How organizations write a policy can also affect how well it fits within an automation framework. A policy that states “users cannot share their passwords” isn’t enforceable in software, for example. (One can argue that it isn’t enforceable in any domain before the fact.) But security teams can refactor such policies, making them enforceable in software while achieving the same end goal. A policy that states “all users must use 2FA,” for example, is enforceable in software and makes sharing passwords ineffective.

Other examples of policies that security teams can express and enforce in software include:

  • All hosts must use approved standard images: JupiterOne allows managers to write queries that find all the Docker containers in an organization and discover any hosts that aren’t using an approved image.

  • All S3 buckets must use default encryption: Similarly, managers can use JupiterOne to find S3 buckets for which default encryption isn’t enabled, triggering automated remediation for those instances.

  • Google Cloud Compute instances cannot use the default service account: Finding any instance in which someone left the default admin account enabled decreases risk and enhances security.

  • Administrators must grant user access to all systems using the principle of least privilege (PoLP), restricting user access rights to only those resources required to perform routine, authorized activities: Querying JupiterOne can tell security managers which users have any given permission, which users have full administrative access, or which users and systems have access to sensitive data, just to name a few examples.

Where to Start

As we said earlier, access, governance, and configuration policies are the low-hanging fruit. Of those three, governance is the category in which most organizations spend far too much time on manual processes. Similarly, access policies relate directly to risk management but are difficult to assess without the right tools. Enterprises looking to get started should pick one area and start with a manageable scope, working toward scale. If an organization can automate, monitor, and measure governance and access policies through code, it will make huge strides towards measuring the efficacy of its security programs.

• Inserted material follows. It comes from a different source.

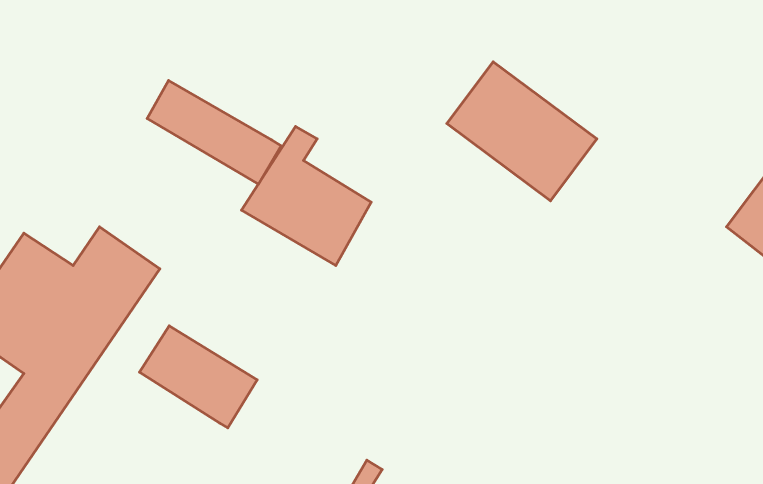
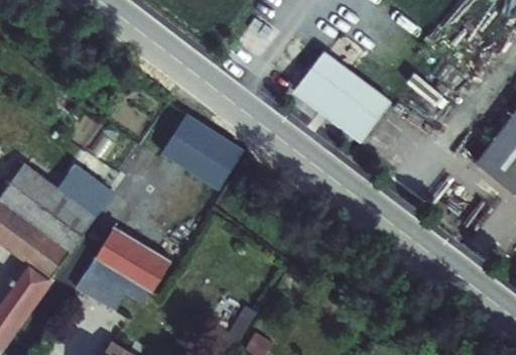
building: [147,81,281,184] -> none
building: none -> [75,257,147,310]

As part of any effort to implement policy-as-code, enterprises should investigate and experiment with OPA. Understanding what OPA can (and can’t) do is an excellent way to define a starting point. OPA allows security managers to control sudo and SSH operations, for example, and implementing those controls on a few systems is a great place to start.

Conclusion

To protect cloud systems, security programs must align themselves with DevOps and cloud architecture. policy-as-code is an essential component of that alignment, providing the automation and measurability cloud security requires.